Reproduce each of the lines below verbatim, omitting the pictures from your reply.

◇ ◇ ◇ ◇ ◇

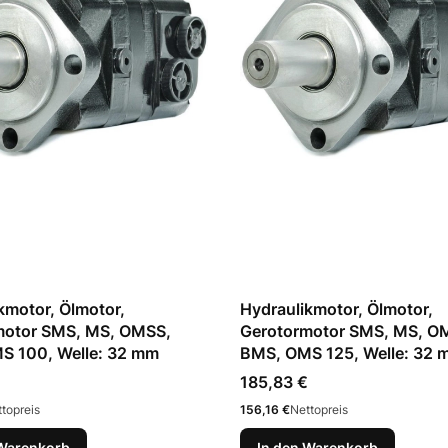
kmotor, Ölmotor,
Hydraulikmotor, Ölmotor,
motor SMS, MS, OMSS,
Gerotormotor SMS, MS, O
S 100, Welle: 32 mm
BMS, OMS 125, Welle: 32 
Preis
185,83 €
Preis
topreis
156,16 €
Nettopreis
 Warenkorb
In den Warenkorb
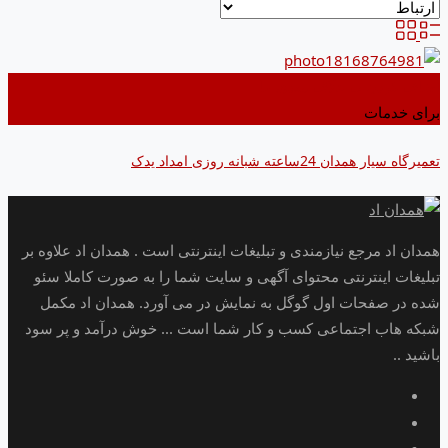
اضافه کردن به علاقه مندی ها
برای خدمات
تعمیرگاه سیار همدان 24ساعته شبانه روزی امداد یدک
همدان اد مرجع نیازمندی و تبلیغات اینترنتی است . همدان اد علاوه بر
تبلیغات اینترنتی محتوای آگهی و سایت شما را به صورت کاملا سئو
شده در صفحات اول گوگل به نمایش در می آورد. همدان اد مکمل
شبکه هاب اجتماعی کسب و کار شما است ... خوش درآمد و پر سود
باشید ..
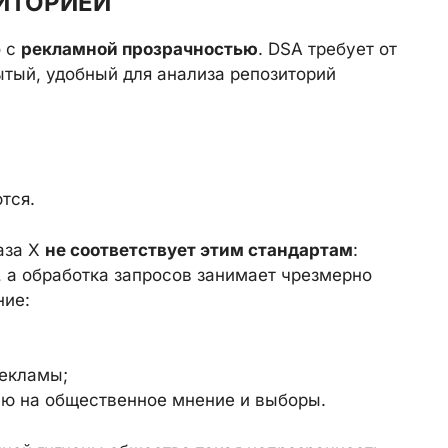
ИТОРИЕЙ
о с
рекламной прозрачностью
. DSA требует от
тый, удобный для анализа репозиторий
тся.
аза X
не соответствует этим стандартам
:
, а обработка запросов занимает чрезмерно
ние:
рекламы;
ю на общественное мнение и выборы.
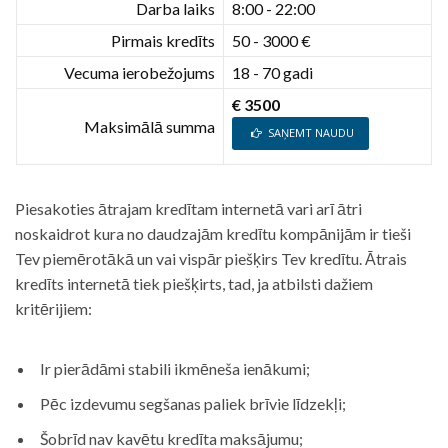
Darba laiks
8:00 - 22:00
Pirmais kredīts
50 - 3000 €
Vecuma ierobežojums
18 - 70 gadi
€ 3500
Maksimālā summa
SAŅEMT NAUDU
Piesakoties ātrajam kredītam internetā vari arī ātri
noskaidrot kura no daudzajām kredītu kompānijām ir tieši
Tev piemērotākā un vai vispār piešķirs Tev kredītu. Ātrais
kredīts internetā tiek piešķirts, tad, ja atbilsti dažiem
kritērijiem:
Ir pierādāmi stabili ikmēneša ienākumi;
Pēc izdevumu segšanas paliek brīvie līdzekļi;
Šobrīd nav kavētu kredīta maksājumu;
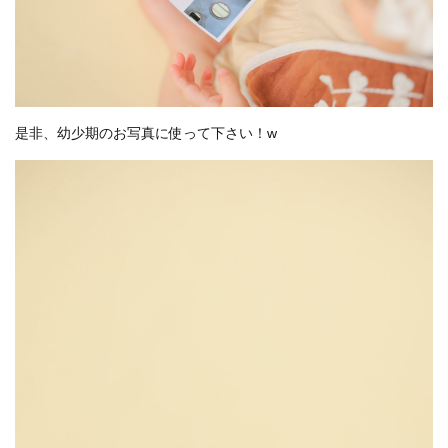
是非、幼少期のお写真に使って下さい！w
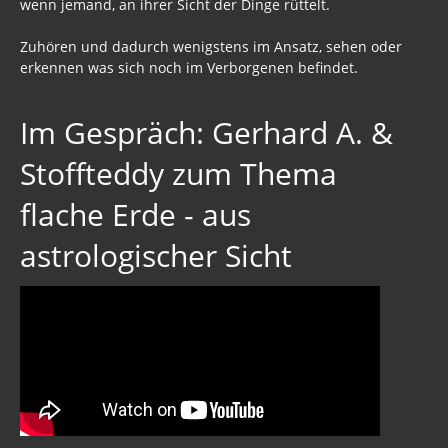
wenn jemand, an ihrer Sicht der Dinge rüttelt.
Zuhören und dadurch wenigstens im Ansatz, sehen oder
erkennen was sich noch im Verborgenen befindet.
Im Gespräch: Gerhard A. &
Stoffteddy zum Thema
flache Erde - aus
astrologischer Sicht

◇ ◇ ◇ ◇ ◇

Expected output -
kmotor, Ölmotor,
Hydraulikmotor, Ölmotor,
motor SMS, MS, OMSS,
Gerotormotor SMS, MS, O
S 100, Welle: 32 mm
BMS, OMS 125, Welle: 32 
Preis
185,83 €
Preis
topreis
156,16 €
Nettopreis
 Warenkorb
In den Warenkorb
اضافه کردن به علاقه مندی ها
برای خدمات
تعمیرگاه سیار همدان 24ساعته شبانه روزی امداد یدک
همدان اد مرجع نیازمندی و تبلیغات اینترنتی است . همدان اد علاوه بر
تبلیغات اینترنتی محتوای آگهی و سایت شما را به صورت کاملا سئو
شده در صفحات اول گوگل به نمایش در می آورد. همدان اد مکمل
شبکه هاب اجتماعی کسب و کار شما است ... خوش درآمد و پر سود
باشید ..
ИТОРИЕЙ
о с
рекламной прозрачностью
. DSA требует от
тый, удобный для анализа репозиторий
тся.
аза X
не соответствует этим стандартам
:
, а обработка запросов занимает чрезмерно
ние:
рекламы;
ю на общественное мнение и выборы.
Darba laiks
8:00 - 22:00
Pirmais kredīts
50 - 3000 €
Vecuma ierobežojums
18 - 70 gadi
€ 3500
Maksimālā summa
SAŅEMT NAUDU
Piesakoties ātrajam kredītam internetā vari arī ātri
noskaidrot kura no daudzajām kredītu kompānijām ir tieši
Tev piemērotākā un vai vispār piešķirs Tev kredītu. Ātrais
kredīts internetā tiek piešķirts, tad, ja atbilsti dažiem
kritērijiem:
Ir pierādāmi stabili ikmēneša ienākumi;
Pēc izdevumu segšanas paliek brīvie līdzekļi;
Šobrīd nav kavētu kredīta maksājumu;
是非、幼少期のお写真に使って下さい！w
wenn jemand, an ihrer Sicht der Dinge rüttelt.
Zuhören und dadurch wenigstens im Ansatz, sehen oder
erkennen was sich noch im Verborgenen befindet.
Im Gespräch: Gerhard A. &
Stoffteddy zum Thema
flache Erde - aus
astrologischer Sicht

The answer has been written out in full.